Von Fried­rich Bar­ba­ros­sa könn­te man viel­leicht sa­gen, dass er die Ge­nia­li­tät der Ge­sund­heit be­saß. Er war nicht her­vor­ra­gend be­gabt, aber doch ge­nug, um alle Ver­hält­nis­se gut be­ur­tei­len zu kön­nen, der ge­sun­de Men­schen­ver­stand er­setz­te, was ihm an Bil­dung fehl­te. Er sprach gut und gern; als er die ers­ten Pro­ben sei­ner Re­de­kunst gab, herrsch­te all­ge­mei­nes Er­stau­nen über dies Ver­mö­gen ei­nes Un­ge­lehr­ten. Man be­haup­te­te, wenn er nicht la­tei­nisch spre­che, un­ter­las­se er es nur, um als Deut­scher die deut­sche Spra­che zu eh­ren. Er konn­te lie­bens­wür­dig und fröh­lich sein, aber im­mer auf dem Grun­de des ge­sam­mel­ten Erns­tes, den sein ho­hes Amt for­der­te. An­de­rer­seits ließ er sich durch kei­nen Schick­sals­schlag, de­ren ihn so man­che tra­fen, ent­mu­ti­gen oder nur nie­der­drücken; nie­mand sah ihn je an­ders als auf­recht und zu­ver­sicht­lich. Das wur­de ihm durch sei­ne kräf­ti­ge Kör­per­lich­keit er­leich­tert. Er war wie in Dra­chen­blut ge­ba­det, ohne dass eine ver­letz­li­che Stel­le ge­blie­ben wäre; noch als äl­te­rer Mann war er im Tur­nier und in der Schlacht im­mer frisch, im­mer freu­dig bei der Sa­che, im­mer kö­nig­lich si­cher. In der Kraft sei­ner Per­sön­lich­keit be­saß er den Zau­ber, der das Glück und die Men­schen fes­selt.

__________________________________________________

Arbeitsauftrag:
Was erleichterte es Friedrich Barbarossa laut dem Text über ihn, sich von keinem Schicksalsschlag entmutigen zu lassen? Erkläre dies in ein bis drei Sätzen.

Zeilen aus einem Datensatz
__________________________________________________

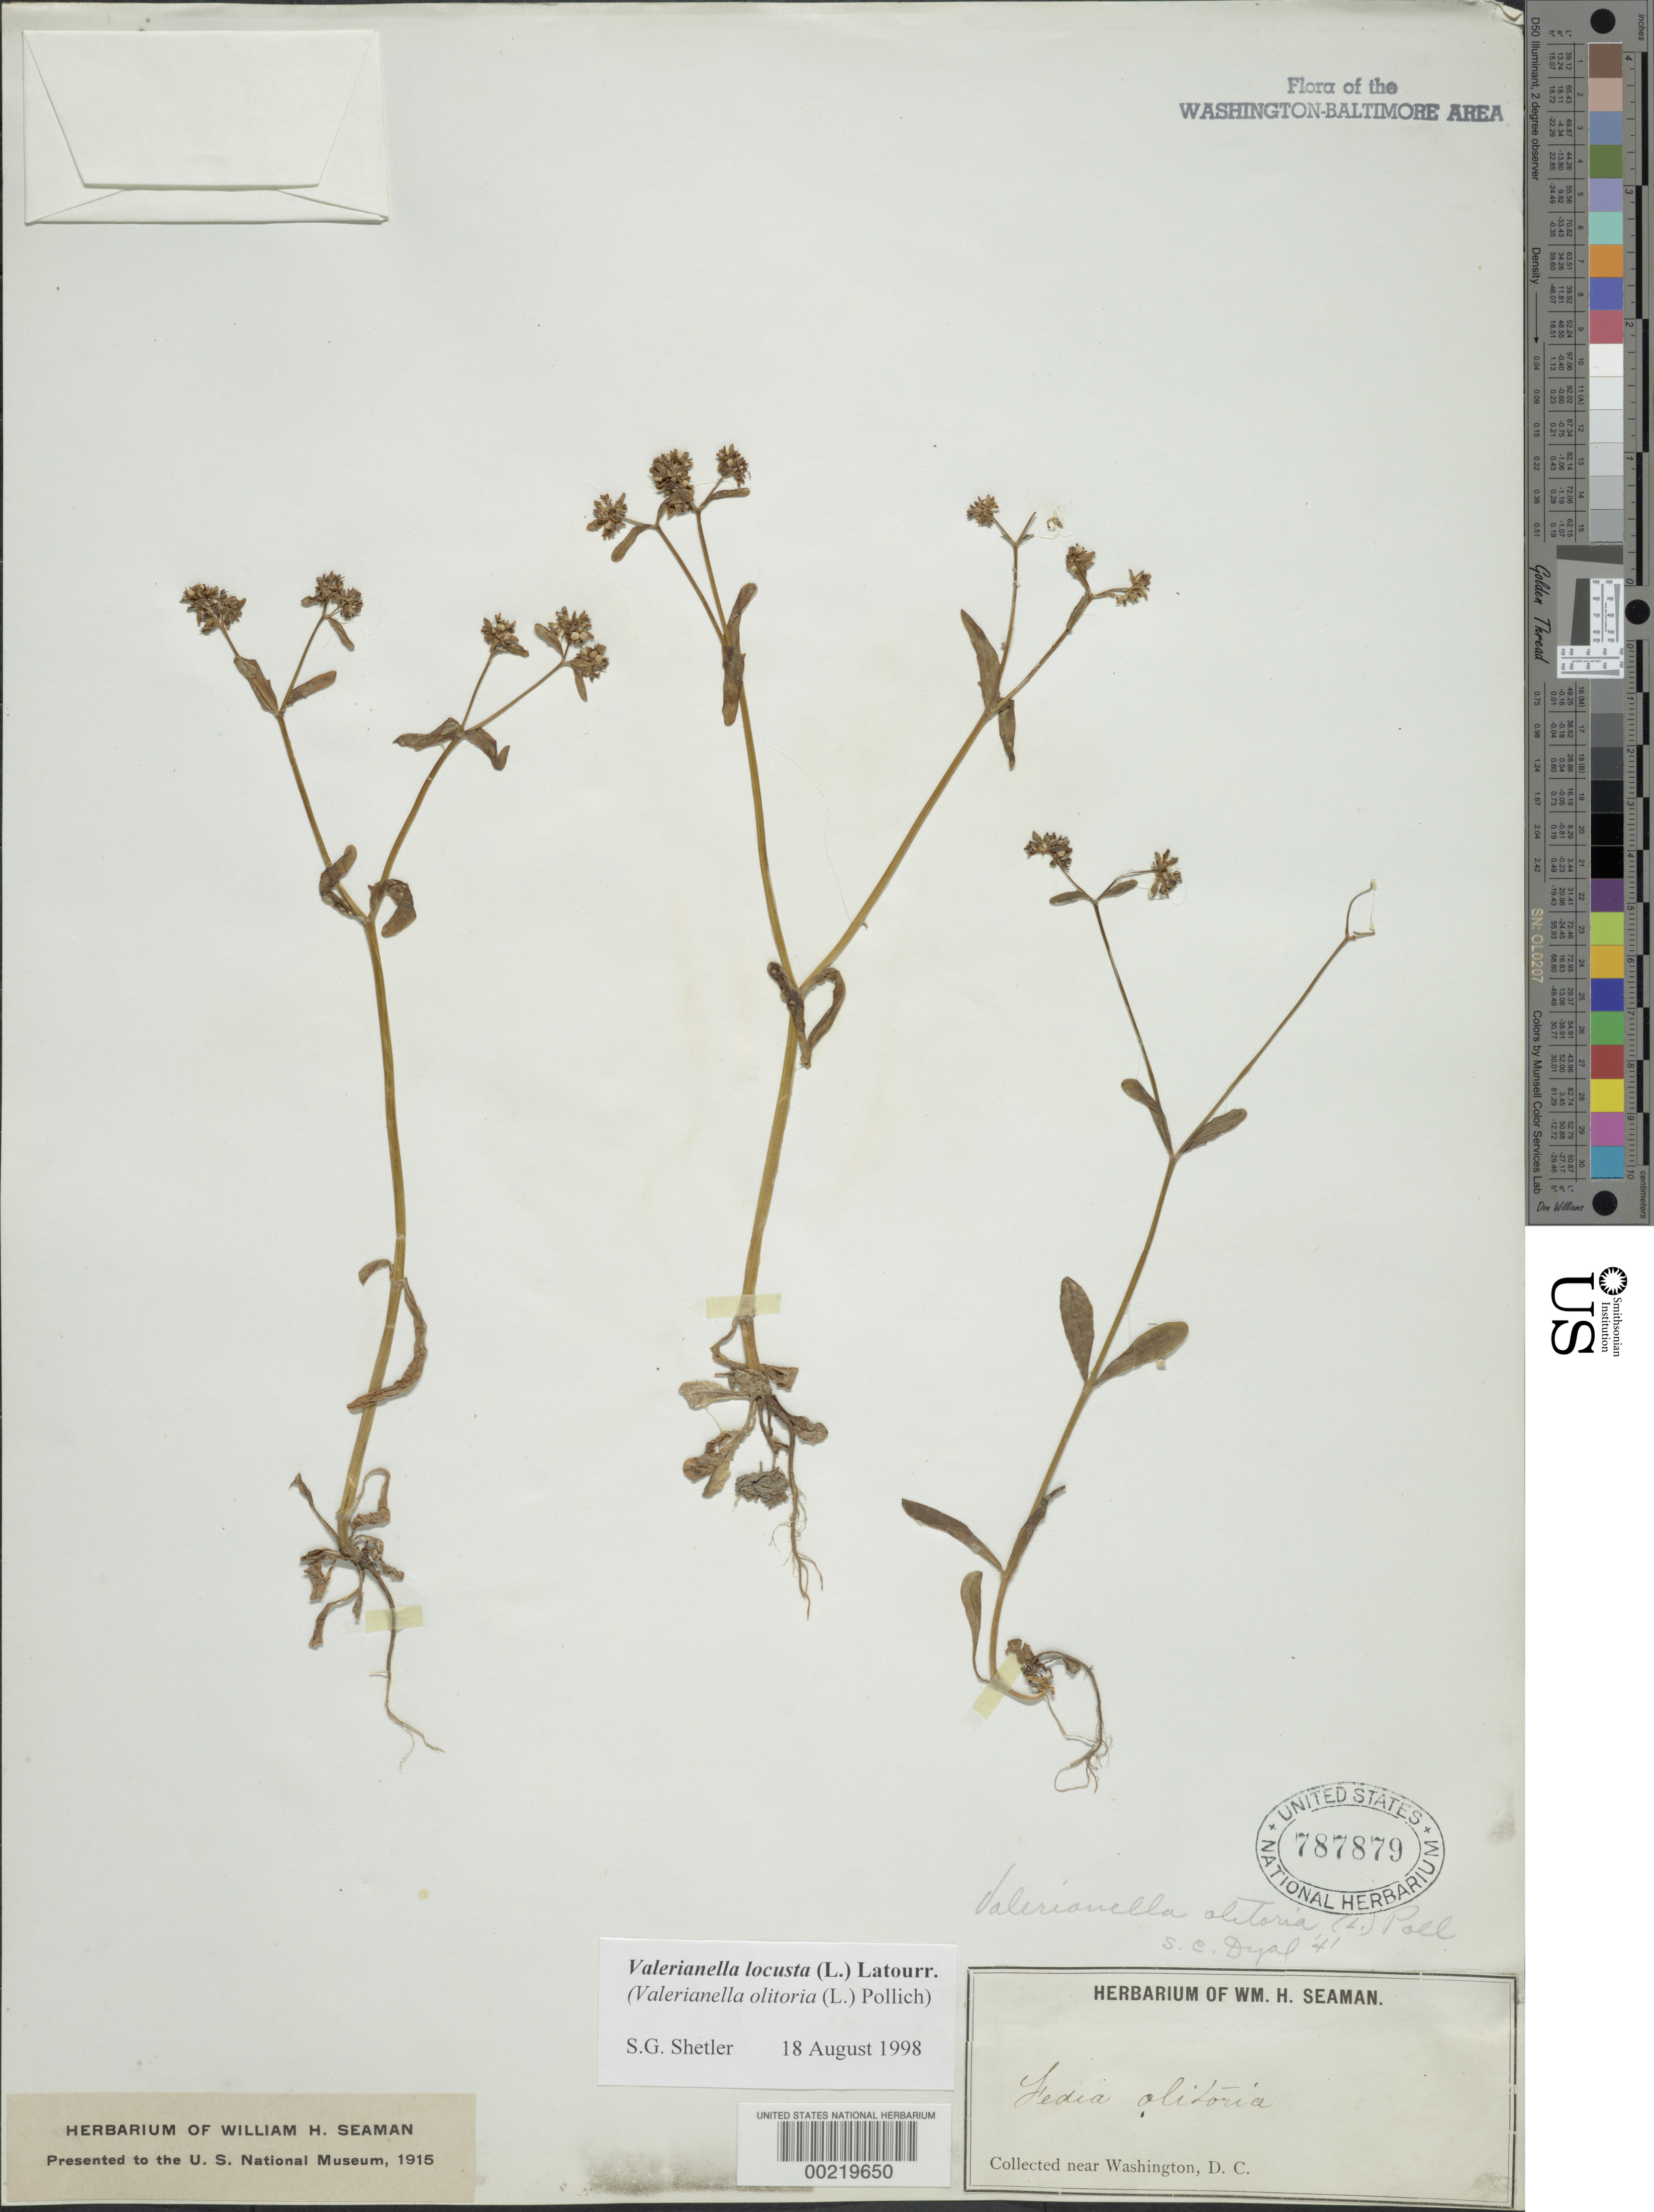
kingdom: Plantae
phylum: Tracheophyta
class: Magnoliopsida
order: Dipsacales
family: Caprifoliaceae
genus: Valerianella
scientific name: Valerianella locusta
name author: (L.) Latourr.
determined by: Dyal, S. C.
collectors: W. Seaman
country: United States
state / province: District of Columbia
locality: DC vicinity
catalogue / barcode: US 787879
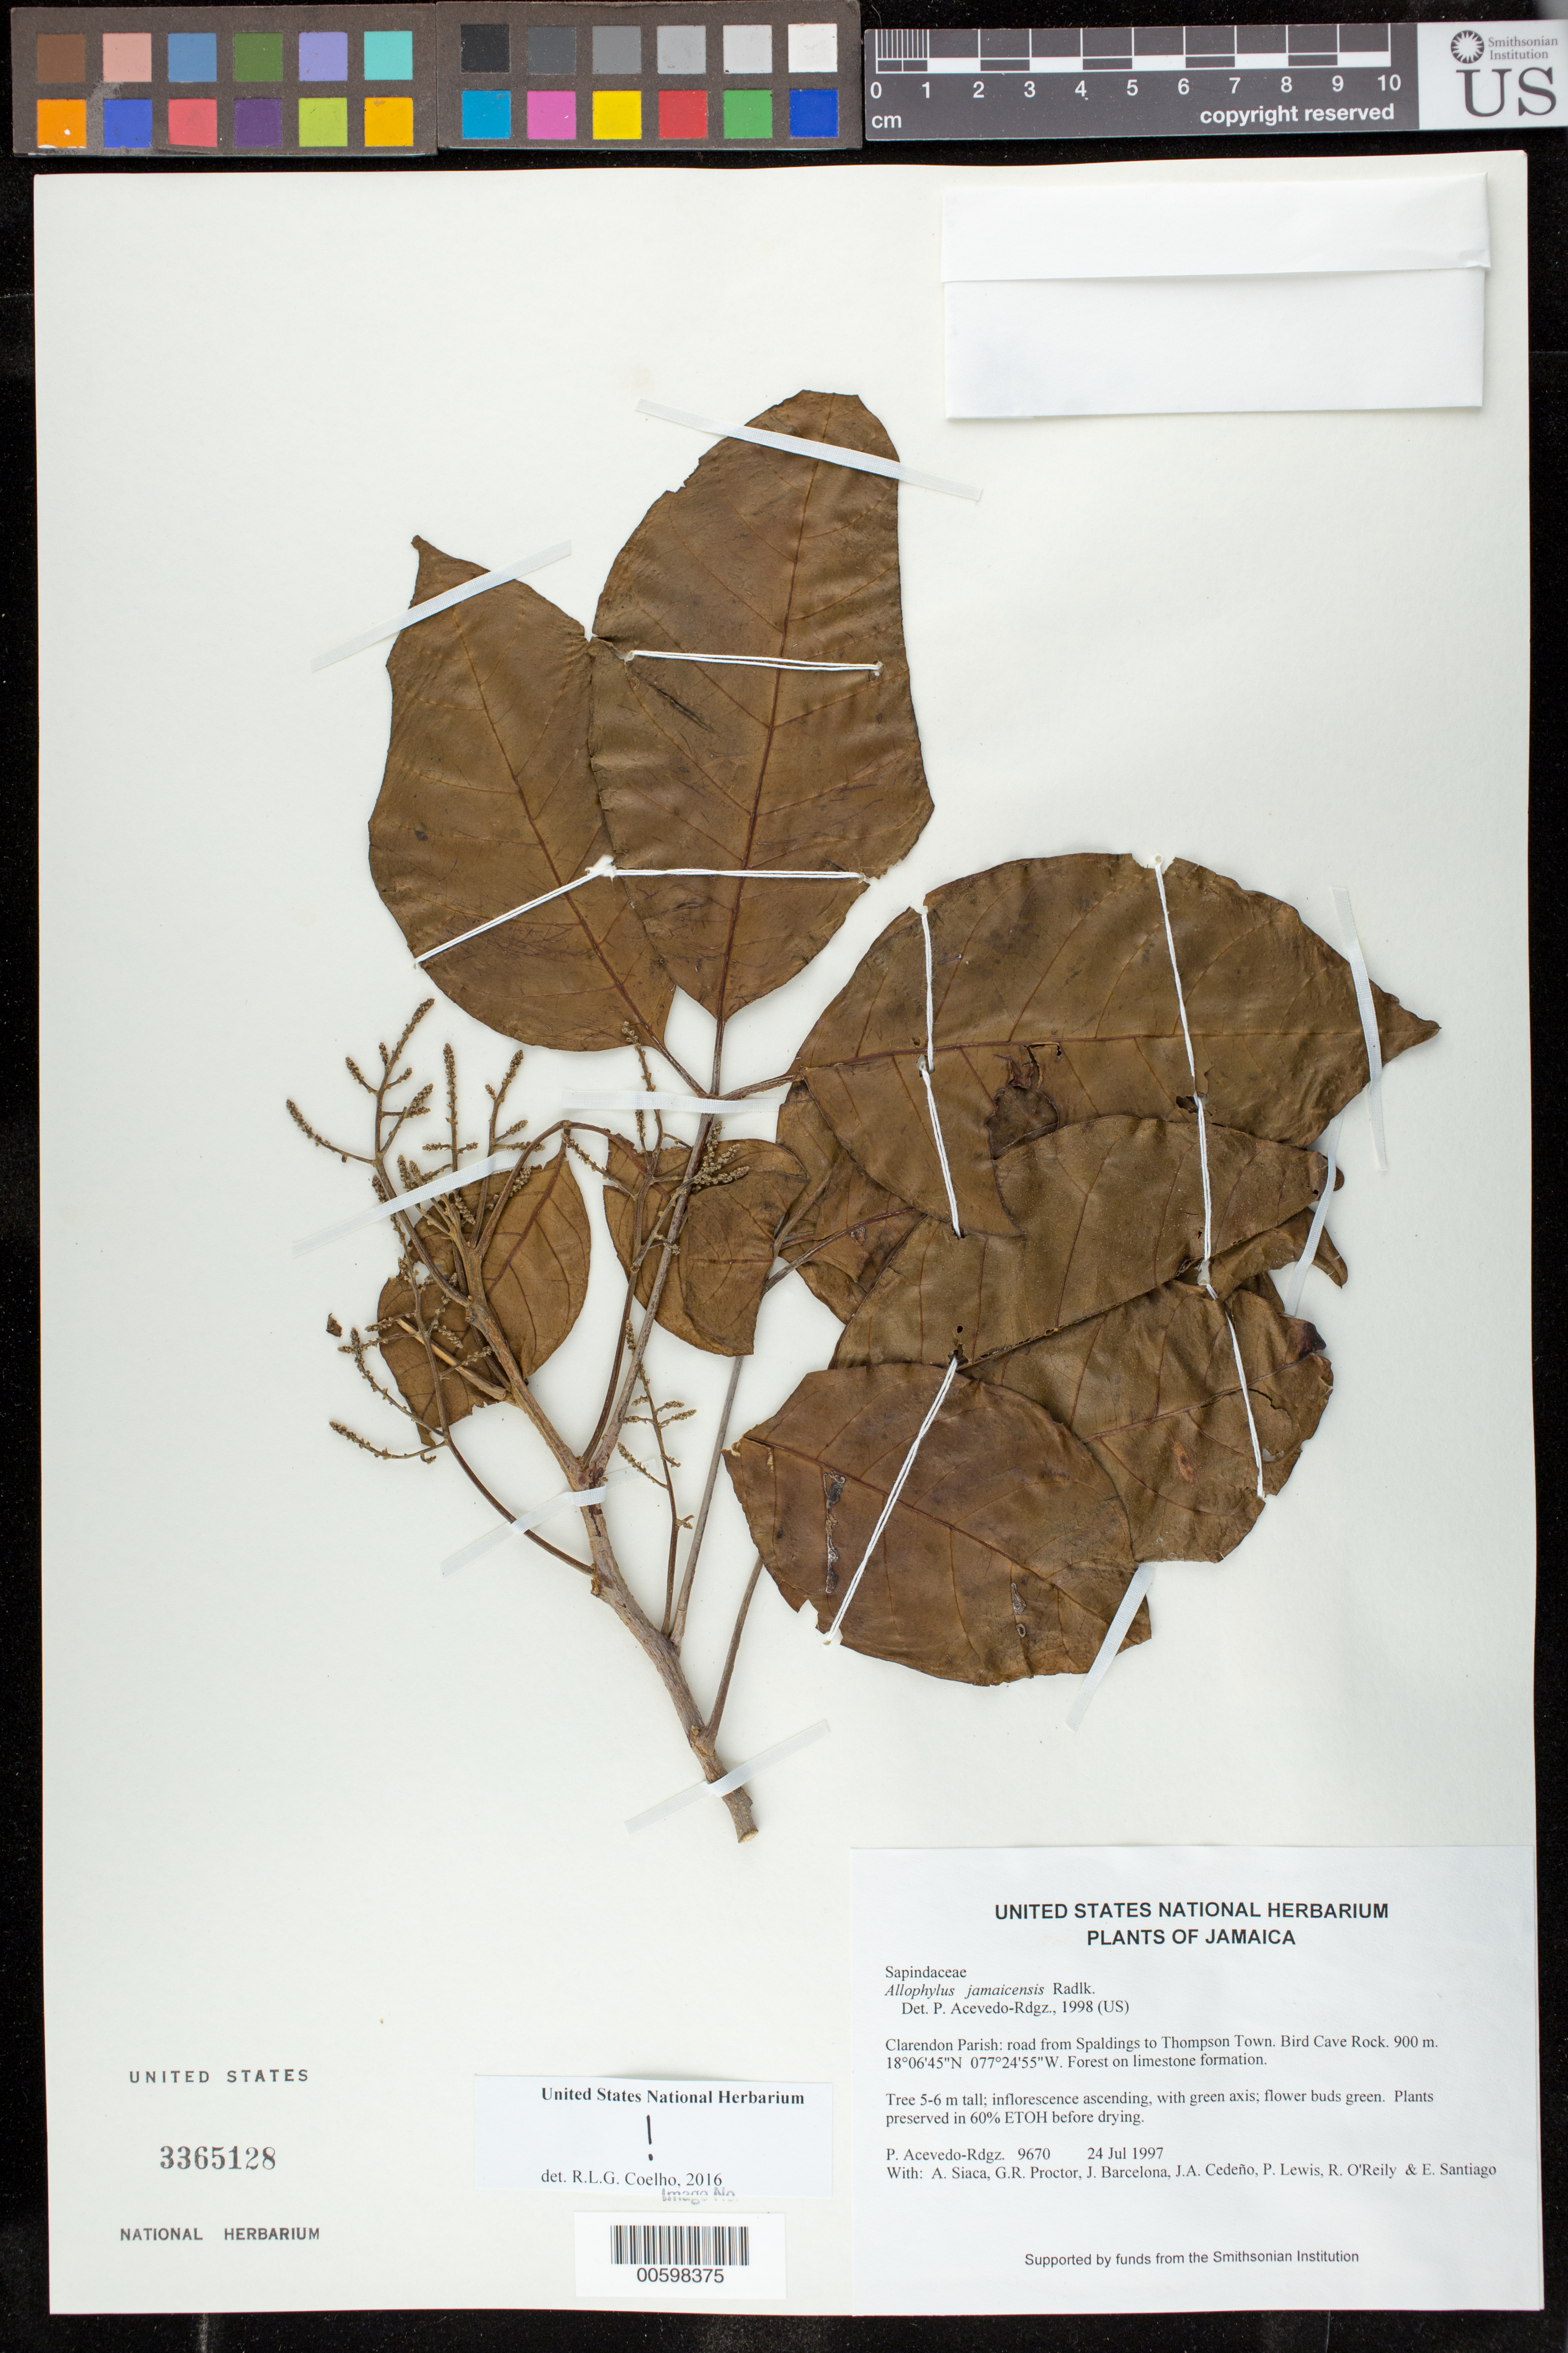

__________________________________________________

Richtige Antwort:
Seine kräftige Körperlichkeit machte es ihm leichter, stets aufrecht und zuversichtlich zu bleiben. Er war gleichsam wie in Drachenblut gebadet, ohne verletzliche Stelle. Deshalb war er noch als älterer Mann in Turnier und Schlacht immer frisch und freudig bei der Sache.